アイリスは無言で近づき、ゼノスの机の上に一唱の温かい飲み物(計算された配合のハーブティー)を置いた。


「……何だ。魔力の中和薬なら不要だ。あれは効かん」


「いいえ。これは単なる血行促進とリラックス効果のあるお茶です。閣下、診断の結果をご報告します。あなたの不眠の原因は、魔力暴走などではありません。単なる『自律神経の失調』、つまり働きすぎによる脳のオーバーヒートです」


「……何だと?」


アイリスはゼノスの背後に回り、彼の硬く強張った肩に手を置こうとして——契約を思い出し、指先を止めた。


「閣下は1日平均18時間執務を行い、さらに深夜の哨戒に出ている。脳が『戦闘モード』から切り替わる暇がありません。魔力は精神状態に左右されるエネルギー体です。あなたが『休めない』と思い込んでいるから、魔力が暴走したように荒れているだけ。……このままだと、あなたは魔物に殺される前に、事務作業のストレスで自滅します」


「……馬鹿な。俺は平気だ」


「平気ではありません。あなたの判断ミス一つで、領民が何人死ぬか計算したことがありますか? 休息は義務です。……今すぐ、この書類の半分を私に回してください。そしてあなたは、15分間だけ目を閉じること。これは『妻』としてではなく、『経営コンサルタント』としての命令です」


アイリスの理詰めの攻勢に、さすがの「黒狼」も毒気を抜かれたように息を吐いた。


アイリスが鮮やかな手つきで書類を仕分け、処理していく羽ペンの音だけが室内に響く。


隣のソファで目を閉じたゼノスは、数分もしないうちに、ここ数年で最も深い眠りに落ちていた。

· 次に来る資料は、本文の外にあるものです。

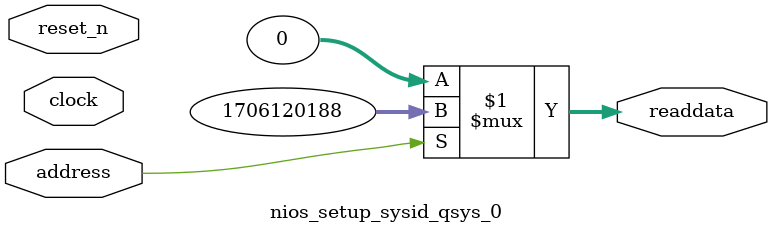
<source format=v>



// synthesis translate_off
`timescale 1ns / 1ps
// synthesis translate_on

// turn off superfluous verilog processor warnings 
// altera message_level Level1 
// altera message_off 10034 10035 10036 10037 10230 10240 10030 

module nios_setup_sysid_qsys_0 (
               // inputs:
                address,
                clock,
                reset_n,

               // outputs:
                readdata
             )
;

  output  [ 31: 0] readdata;
  input            address;
  input            clock;
  input            reset_n;

  wire    [ 31: 0] readdata;
  //control_slave, which is an e_avalon_slave
  assign readdata = address ? 1706120188 : 0;

endmodule



</source>
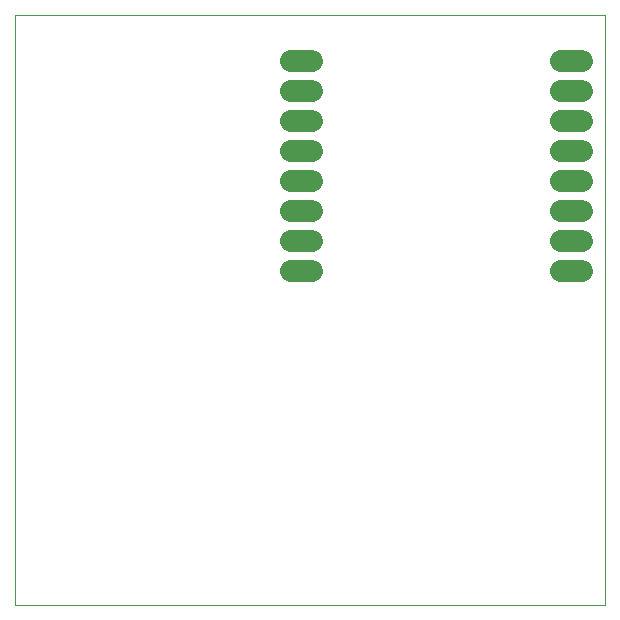
<source format=gbs>
G75*
%MOIN*%
%OFA0B0*%
%FSLAX25Y25*%
%IPPOS*%
%LPD*%
%AMOC8*
5,1,8,0,0,1.08239X$1,22.5*
%
%ADD10C,0.00000*%
%ADD11C,0.07200*%
D10*
X0005982Y0001000D02*
X0005982Y0197850D01*
X0202832Y0197850D01*
X0202832Y0001000D01*
X0005982Y0001000D01*
D11*
X0097972Y0112260D02*
X0105172Y0112260D01*
X0105172Y0122260D02*
X0097972Y0122260D01*
X0097972Y0132260D02*
X0105172Y0132260D01*
X0105172Y0142260D02*
X0097972Y0142260D01*
X0097972Y0152260D02*
X0105172Y0152260D01*
X0105172Y0162260D02*
X0097972Y0162260D01*
X0097972Y0172260D02*
X0105172Y0172260D01*
X0105172Y0182260D02*
X0097972Y0182260D01*
X0187972Y0182260D02*
X0195172Y0182260D01*
X0195172Y0172260D02*
X0187972Y0172260D01*
X0187972Y0162260D02*
X0195172Y0162260D01*
X0195172Y0152260D02*
X0187972Y0152260D01*
X0187972Y0142260D02*
X0195172Y0142260D01*
X0195172Y0132260D02*
X0187972Y0132260D01*
X0187972Y0122260D02*
X0195172Y0122260D01*
X0195172Y0112260D02*
X0187972Y0112260D01*
M02*

</source>
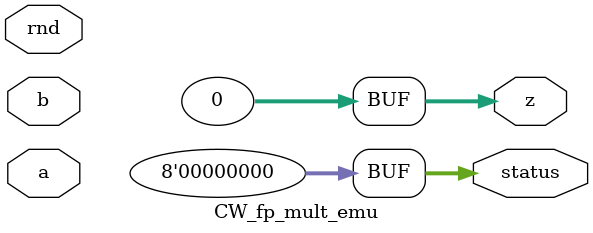
<source format=sv>
module CW_fp_mult_emu (a, b, rnd, status, z);

parameter sig_width = 23;
parameter exp_width = 8;
parameter ieee_compliance = 1;

input [sig_width+exp_width:0] a,b;
input [2:0] rnd;
output [7:0] status;
output [sig_width+exp_width:0] z;

assign status = 0;
assign z = 0;

endmodule

</source>
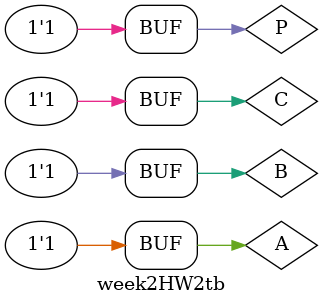
<source format=v>
`timescale 1ns / 1ps          //12181457 ±è¹ü¼ö Week2HW1


module week2HW2tb();
    reg A, B, C, P;             //reg A, B, C, P
    wire Cp;                    //wire Cp
    
    week2HW2 uut(
    .A(A),
    .B(B),
    .C(C),
    .P(P),
   
    .Cp(Cp)
    );
initial begin
        A=0; B=0; C=0; P=0;     //0000
#50     A=0; B=0; C=0; P=1;     //0001
#50     A=0; B=0; C=1; P=0;     //0010
#50     A=0; B=0; C=1; P=1;     //0011
#50     A=0; B=1; C=0; P=0;     //0100
#50     A=0; B=1; C=0; P=1;     //0101
#50     A=0; B=1; C=1; P=0;     //0110
#50     A=0; B=1; C=1; P=1;     //0111
#50     A=1; B=0; C=0; P=0;     //1000
#50     A=1; B=0; C=0; P=1;     //1001
#50     A=1; B=0; C=1; P=0;     //1010
#50     A=1; B=0; C=1; P=1;     //1011
#50     A=1; B=1; C=0; P=0;     //1100
#50     A=1; B=1; C=0; P=1;     //1101
#50     A=1; B=1; C=1; P=0;     //1110
#50     A=1; B=1; C=1; P=1;     //1111
end

endmodule

</source>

「……全く。筋肉ばかり鍛えて、脳のメンテナンスを怠るなんて。計算外に手がかかる雇用主だわ」


アイリスは毒づきながらも、眠るゼノスの横顔を盗み見る。


鉄仮面の裏側に隠された、あまりにも不器用な献身。


それを「数字」以外で理解してしまったことに、アイリスはわずかな胸のざわつきを覚える。


「……これも業務の一環。あくまで、効率的な領地運営のためなんだから」


彼女は自分に言い聞かせ、夜が更けるまで、止まることなくペンを動かし続けた。